Passage →
━━━━━━

East Midlands Women

Personnel
- Captain: Karen Smithies

Team information
- Founded: UnknownFirst recorded match: 1963
- Dissolved: 1999

History
- WAC wins: 3
- WCC wins: 1

= East Midlands Women cricket team =

English women's cricket team

The East Midlands Women's cricket team was the women's representative cricket team for the East Midlands. They competed in the Women's Area Championship from 1980 to 1996 and in the Women's County Championship from 1997 to 1999, after which they were replaced by Nottinghamshire. They won three Area Championships, and were also County Champions in their final season of competing in the tournament.

==History==
East Midlands Women played their first recorded match in 1963, which they lost to a touring Australia side by 133 runs. East Midlands played Australia again in 1976, and played New Zealand in 1984, as well as playing various one-off games against other English sides. East Midlands joined the Women's Area Championship for its inaugural season in 1980, and played in the tournament until it ended in 1996. They, along with Yorkshire, dominated the final 10 years of the tournament, winning the title three teams and finishing as runners-up a further four times.

East Midlands joined the Women's County Championship upon its inception in 1997, playing in Division 2. They were promoted in 1998 and then were crowned Champions in 1999, winning all five of their matches to top Division 1. For the following season, however, East Midlands were replaced by Nottinghamshire and the team was disbanded.

━━━━━━

Record excerpts →
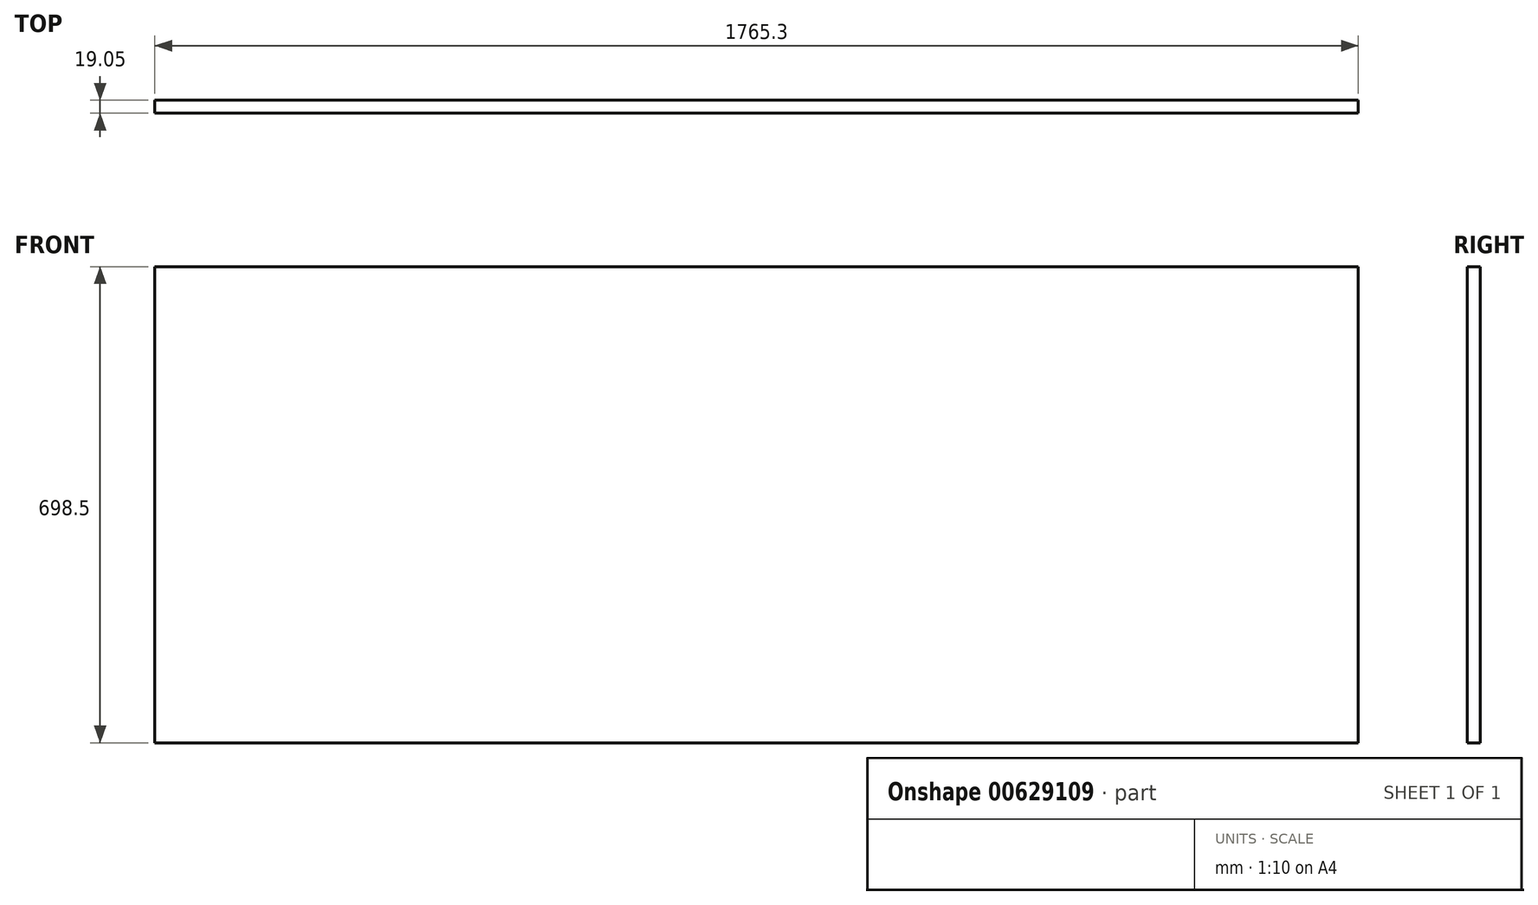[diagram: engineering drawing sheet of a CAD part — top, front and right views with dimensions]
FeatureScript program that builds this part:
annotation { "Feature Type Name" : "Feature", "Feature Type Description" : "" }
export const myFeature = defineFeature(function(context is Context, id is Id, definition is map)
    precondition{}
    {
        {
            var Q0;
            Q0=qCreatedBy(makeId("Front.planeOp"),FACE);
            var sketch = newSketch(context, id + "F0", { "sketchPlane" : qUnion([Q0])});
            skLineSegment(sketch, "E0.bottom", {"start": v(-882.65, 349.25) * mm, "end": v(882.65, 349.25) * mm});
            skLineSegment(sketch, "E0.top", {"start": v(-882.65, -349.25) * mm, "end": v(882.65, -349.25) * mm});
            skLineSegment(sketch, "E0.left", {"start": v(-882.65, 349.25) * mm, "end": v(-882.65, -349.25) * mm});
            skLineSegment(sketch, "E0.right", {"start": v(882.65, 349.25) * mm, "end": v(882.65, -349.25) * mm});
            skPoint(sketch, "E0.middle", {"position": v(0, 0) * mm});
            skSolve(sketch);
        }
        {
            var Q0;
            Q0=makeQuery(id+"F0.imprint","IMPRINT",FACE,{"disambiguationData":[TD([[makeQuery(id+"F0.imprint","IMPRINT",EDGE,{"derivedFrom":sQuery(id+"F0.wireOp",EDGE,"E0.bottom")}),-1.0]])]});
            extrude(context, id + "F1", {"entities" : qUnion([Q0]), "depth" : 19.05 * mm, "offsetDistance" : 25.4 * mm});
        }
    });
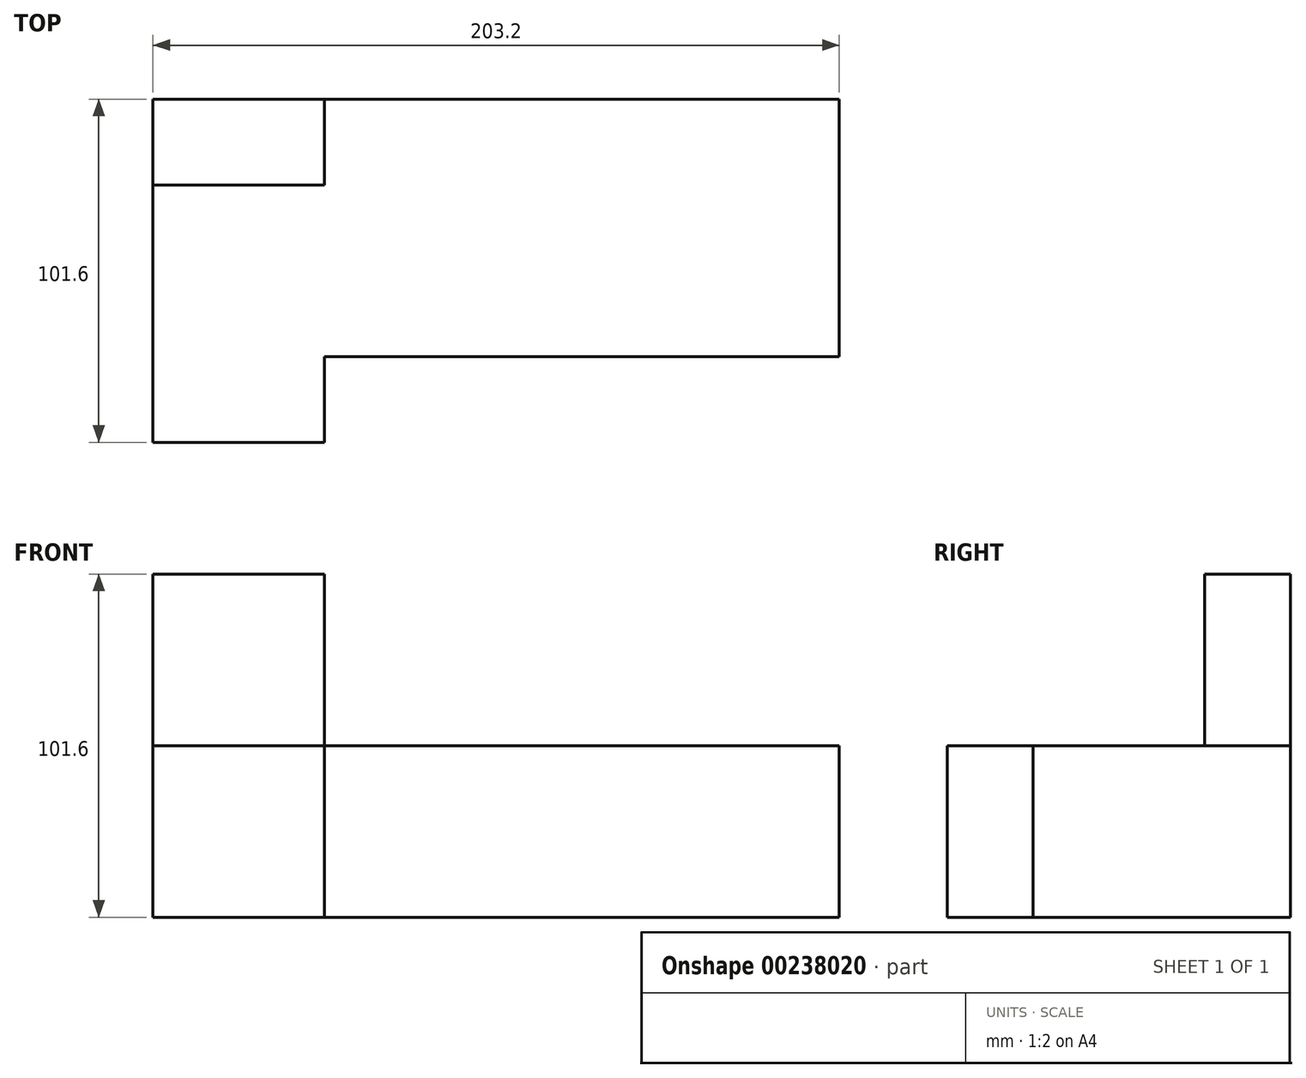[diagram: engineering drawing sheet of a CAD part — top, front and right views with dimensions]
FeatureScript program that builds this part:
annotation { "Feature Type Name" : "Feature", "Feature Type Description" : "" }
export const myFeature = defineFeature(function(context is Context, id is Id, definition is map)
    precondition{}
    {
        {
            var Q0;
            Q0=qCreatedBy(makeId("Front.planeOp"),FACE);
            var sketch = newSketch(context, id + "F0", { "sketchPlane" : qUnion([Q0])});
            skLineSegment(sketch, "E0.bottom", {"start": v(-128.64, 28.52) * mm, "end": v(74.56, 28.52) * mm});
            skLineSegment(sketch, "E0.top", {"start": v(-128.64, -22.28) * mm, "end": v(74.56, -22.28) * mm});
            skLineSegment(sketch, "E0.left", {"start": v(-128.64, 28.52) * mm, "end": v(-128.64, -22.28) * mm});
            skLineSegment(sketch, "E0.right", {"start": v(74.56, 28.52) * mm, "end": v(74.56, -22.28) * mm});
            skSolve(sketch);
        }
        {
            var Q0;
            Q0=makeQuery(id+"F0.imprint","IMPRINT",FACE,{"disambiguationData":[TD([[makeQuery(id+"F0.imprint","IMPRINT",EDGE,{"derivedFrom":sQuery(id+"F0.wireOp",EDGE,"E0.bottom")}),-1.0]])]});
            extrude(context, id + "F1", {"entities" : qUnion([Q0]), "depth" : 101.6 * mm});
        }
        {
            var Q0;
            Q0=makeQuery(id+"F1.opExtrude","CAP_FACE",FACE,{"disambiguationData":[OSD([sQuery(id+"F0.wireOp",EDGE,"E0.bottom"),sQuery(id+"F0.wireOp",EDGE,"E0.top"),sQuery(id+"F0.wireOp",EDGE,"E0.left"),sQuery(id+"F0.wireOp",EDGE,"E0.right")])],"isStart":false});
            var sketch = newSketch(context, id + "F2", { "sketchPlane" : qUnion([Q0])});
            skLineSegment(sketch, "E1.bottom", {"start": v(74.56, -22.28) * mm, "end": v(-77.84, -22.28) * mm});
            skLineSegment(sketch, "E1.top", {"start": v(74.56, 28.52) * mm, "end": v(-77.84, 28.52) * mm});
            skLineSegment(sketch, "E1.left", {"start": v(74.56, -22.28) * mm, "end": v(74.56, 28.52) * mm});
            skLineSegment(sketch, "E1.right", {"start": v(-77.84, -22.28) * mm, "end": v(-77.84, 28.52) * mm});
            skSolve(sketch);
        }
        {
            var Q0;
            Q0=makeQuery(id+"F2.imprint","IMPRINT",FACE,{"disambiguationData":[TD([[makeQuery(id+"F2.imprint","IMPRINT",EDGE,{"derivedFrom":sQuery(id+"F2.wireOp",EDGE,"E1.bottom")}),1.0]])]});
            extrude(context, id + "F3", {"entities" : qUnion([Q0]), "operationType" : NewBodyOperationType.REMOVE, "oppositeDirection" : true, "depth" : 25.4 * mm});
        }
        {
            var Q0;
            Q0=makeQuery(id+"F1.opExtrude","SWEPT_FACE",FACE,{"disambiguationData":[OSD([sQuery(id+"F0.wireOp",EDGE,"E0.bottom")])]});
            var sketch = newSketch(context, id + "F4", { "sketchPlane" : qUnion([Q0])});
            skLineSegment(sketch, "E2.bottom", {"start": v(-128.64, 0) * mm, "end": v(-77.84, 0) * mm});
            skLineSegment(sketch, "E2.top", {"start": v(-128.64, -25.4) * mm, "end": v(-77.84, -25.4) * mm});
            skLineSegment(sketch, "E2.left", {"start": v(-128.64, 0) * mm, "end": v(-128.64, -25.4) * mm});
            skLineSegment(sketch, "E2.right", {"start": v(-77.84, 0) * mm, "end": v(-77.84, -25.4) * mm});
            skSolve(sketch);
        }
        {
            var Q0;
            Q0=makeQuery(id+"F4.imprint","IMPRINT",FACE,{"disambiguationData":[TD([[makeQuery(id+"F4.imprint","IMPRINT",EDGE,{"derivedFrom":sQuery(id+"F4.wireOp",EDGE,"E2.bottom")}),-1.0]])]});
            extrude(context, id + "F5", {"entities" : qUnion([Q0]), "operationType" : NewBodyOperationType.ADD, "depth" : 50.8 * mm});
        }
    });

━━━━━━

Problems →
a) Answer these from the East Midlands women's cricket team text:
(i) Who is named as captain?
(ii) By how many runs did the team lose its first recorded match?
(iii) Which team replaced East Midlands after 1999?
b) In the East Midlands women's cricket team text, write out everything from "English women's cricket" down to "in the tournament.", swapping "Nottinghamshire" for "Derbyshire".
The rows have nothing to do with the text on the East Midlands women's cricket team.

Solutions →
a)
(i) Karen Smithies
(ii) 133 runs
(iii) Nottinghamshire

b)
English women's cricket team

The East Midlands Women's cricket team was the women's representative cricket team for the East Midlands. They competed in the Women's Area Championship from 1980 to 1996 and in the Women's County Championship from 1997 to 1999, after which they were replaced by Derbyshire. They won three Area Championships, and were also County Champions in their final season of competing in the tournament.